┌─ Excerpt

Lawsuit Alleges Malpractice, Fraud, and Breach of Contract Resulted in Injury
        And Significant Losses to Peregrine in Excess of $250 Million

    SAN DIEGO, Sept. 23 /PRNewswire-FirstCall/ -- Alleging a conspiracy of
negligence, fraud, concealment, and breach of audit and accounting duties,
Peregrine Systems, Inc. (OTC: PRGN.PK) today announced that it has filed suit
against Arthur Andersen, LLP ("Andersen"), Arthur Andersen Germany, Andersen
Worldwide S.C., (collectively referred to as "Andersen Worldwide") and Daniel
Stulac ("Stulac"), the audit partner in charge of Peregrine's account, plus
other defendants to be named later. Peregrine intends to show how these
actions have resulted in injury and significant losses to Peregrine in excess
of $250 million, subject to proof at trial.
    The lawsuit, which was filed today in the Superior Court for the State of
California in San Diego, claims that "as a result of negligence, fraud and the
breach of audit and accounting duties and responsibilities by Andersen,
Andersen Worldwide and Stulac, two years of Peregrine's previously audited
statements (for the 2000 and 2001 fiscal years) have been withdrawn and
Peregrine is in the process of re-auditing those years of operations.  The
Defendants' conduct has also resulted in a delay in completing Peregrine's
audit of the last (2001) fiscal year, which new independent auditors are in
the process of completing. The negative impact of these events, caused by the
conduct of Andersen, Andersen Worldwide and Stulac, has been significant."

    What Andersen Promised
    Peregrine and Andersen entered into an audit and accounting relationship
in July of 1996, approximately eight months before Peregrine became a public
company in April of 1997.  In Andersen's February 1996 marketing proposal to
Peregrine, Andersen represented that it would perform its audit services with
diligence and care, emphasizing, "We audit the business, not just the
financial statements."  (emphasis added).  In that same proposal, Andersen
asserted:
         "Our inquiries of your business operations and controls will extend
          beyond the accounting and finance functions and include sales and
          marketing, customer service, software development, administration
          and organization and information systems. Accordingly, we anticipate
          maintaining a continuous dialog with Peregrine throughout the year,
          not just at audit time. In short, we want to be a partner of
          Peregrine throughout the year so that the year-end audit is a
          non-event, with no last minute "surprises" or unanticipated
          accounting adjustments." (emphasis added).

└─
┌─ Listing

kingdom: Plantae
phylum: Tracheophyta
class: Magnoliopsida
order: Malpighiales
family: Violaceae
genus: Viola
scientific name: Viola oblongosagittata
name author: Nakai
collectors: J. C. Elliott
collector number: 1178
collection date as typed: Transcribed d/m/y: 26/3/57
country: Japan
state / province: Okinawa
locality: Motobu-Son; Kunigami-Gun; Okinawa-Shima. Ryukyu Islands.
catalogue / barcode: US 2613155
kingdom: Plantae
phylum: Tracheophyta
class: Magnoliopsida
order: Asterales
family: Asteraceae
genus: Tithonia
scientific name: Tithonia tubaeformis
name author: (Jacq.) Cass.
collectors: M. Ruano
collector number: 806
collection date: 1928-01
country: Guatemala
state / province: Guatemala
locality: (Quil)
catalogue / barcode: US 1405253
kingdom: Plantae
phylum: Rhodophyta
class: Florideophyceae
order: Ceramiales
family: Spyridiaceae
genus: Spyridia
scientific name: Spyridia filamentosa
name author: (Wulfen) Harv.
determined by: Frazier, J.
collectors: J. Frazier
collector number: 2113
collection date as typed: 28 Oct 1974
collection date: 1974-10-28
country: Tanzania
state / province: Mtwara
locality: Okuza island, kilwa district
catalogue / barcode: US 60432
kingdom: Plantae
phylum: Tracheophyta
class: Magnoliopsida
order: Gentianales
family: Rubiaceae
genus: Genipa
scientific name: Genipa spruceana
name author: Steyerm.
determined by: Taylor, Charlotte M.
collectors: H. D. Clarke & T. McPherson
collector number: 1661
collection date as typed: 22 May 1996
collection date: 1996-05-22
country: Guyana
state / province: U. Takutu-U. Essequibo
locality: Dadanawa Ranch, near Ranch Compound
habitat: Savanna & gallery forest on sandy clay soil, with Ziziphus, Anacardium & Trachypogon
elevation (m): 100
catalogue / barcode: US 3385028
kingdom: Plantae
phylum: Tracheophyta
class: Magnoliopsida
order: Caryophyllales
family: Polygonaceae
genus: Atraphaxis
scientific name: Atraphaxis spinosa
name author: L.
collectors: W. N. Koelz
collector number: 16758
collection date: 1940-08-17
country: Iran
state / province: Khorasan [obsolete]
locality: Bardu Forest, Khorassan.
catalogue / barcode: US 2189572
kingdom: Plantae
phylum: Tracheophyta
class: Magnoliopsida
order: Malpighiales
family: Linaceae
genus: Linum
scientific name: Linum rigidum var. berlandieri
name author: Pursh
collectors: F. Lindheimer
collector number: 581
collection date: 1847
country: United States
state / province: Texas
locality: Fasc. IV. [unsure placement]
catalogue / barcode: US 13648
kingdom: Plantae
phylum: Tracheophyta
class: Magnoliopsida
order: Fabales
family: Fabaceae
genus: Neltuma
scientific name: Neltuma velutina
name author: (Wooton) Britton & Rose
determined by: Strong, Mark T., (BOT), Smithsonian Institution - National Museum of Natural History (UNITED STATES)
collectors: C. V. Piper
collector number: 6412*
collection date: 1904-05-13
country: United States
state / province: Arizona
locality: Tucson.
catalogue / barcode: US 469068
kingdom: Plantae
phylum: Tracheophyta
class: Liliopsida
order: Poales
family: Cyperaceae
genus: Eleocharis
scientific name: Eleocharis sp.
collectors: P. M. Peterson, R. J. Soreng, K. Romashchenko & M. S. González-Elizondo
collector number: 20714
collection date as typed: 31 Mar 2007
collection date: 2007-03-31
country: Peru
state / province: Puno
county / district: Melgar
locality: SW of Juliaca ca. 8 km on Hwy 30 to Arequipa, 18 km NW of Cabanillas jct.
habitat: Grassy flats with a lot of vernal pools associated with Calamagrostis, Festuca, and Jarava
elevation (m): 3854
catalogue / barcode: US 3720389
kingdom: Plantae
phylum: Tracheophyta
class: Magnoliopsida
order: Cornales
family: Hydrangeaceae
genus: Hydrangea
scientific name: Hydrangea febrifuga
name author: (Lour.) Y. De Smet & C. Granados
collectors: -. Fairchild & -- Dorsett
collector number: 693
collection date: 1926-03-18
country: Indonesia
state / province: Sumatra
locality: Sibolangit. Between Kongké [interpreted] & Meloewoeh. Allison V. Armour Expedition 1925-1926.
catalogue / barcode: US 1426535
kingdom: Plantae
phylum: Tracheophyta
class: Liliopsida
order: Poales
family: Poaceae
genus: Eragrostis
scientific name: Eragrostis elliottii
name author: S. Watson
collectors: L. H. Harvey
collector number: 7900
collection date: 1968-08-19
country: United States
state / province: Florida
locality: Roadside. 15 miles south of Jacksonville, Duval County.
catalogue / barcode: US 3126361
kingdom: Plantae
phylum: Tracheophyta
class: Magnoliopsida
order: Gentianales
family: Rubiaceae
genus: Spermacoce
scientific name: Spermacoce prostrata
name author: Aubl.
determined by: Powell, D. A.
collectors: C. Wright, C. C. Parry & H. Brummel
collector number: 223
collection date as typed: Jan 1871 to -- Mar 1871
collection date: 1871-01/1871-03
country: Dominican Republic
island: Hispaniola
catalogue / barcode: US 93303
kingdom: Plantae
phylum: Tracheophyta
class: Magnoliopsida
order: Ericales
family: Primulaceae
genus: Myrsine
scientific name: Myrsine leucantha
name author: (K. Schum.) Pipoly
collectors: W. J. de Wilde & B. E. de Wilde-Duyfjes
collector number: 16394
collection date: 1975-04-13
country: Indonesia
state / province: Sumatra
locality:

└─

• Goal 1
Copy out the lawsuit announcement word for word, everything from "Lawsuit Alleges Malpractice, Fraud, and" down to "proof at trial.".
• Goal 2
Answer these from the lawsuit announcement:
(a) In which court was the suit filed?
(b) In what month and year did Peregrine become a public company?
(c) Who was the audit partner in charge of Peregrine's account?
Please work from the lawsuit announcement alone and leave the data aside.

• Written reply 1
Lawsuit Alleges Malpractice, Fraud, and Breach of Contract Resulted in Injury
        And Significant Losses to Peregrine in Excess of $250 Million

    SAN DIEGO, Sept. 23 /PRNewswire-FirstCall/ -- Alleging a conspiracy of
negligence, fraud, concealment, and breach of audit and accounting duties,
Peregrine Systems, Inc. (OTC: PRGN.PK) today announced that it has filed suit
against Arthur Andersen, LLP ("Andersen"), Arthur Andersen Germany, Andersen
Worldwide S.C., (collectively referred to as "Andersen Worldwide") and Daniel
Stulac ("Stulac"), the audit partner in charge of Peregrine's account, plus
other defendants to be named later. Peregrine intends to show how these
actions have resulted in injury and significant losses to Peregrine in excess
of $250 million, subject to proof at trial.

• Written reply 2
(a) The Superior Court for the State of California in San Diego
(b) April 1997
(c) Daniel Stulac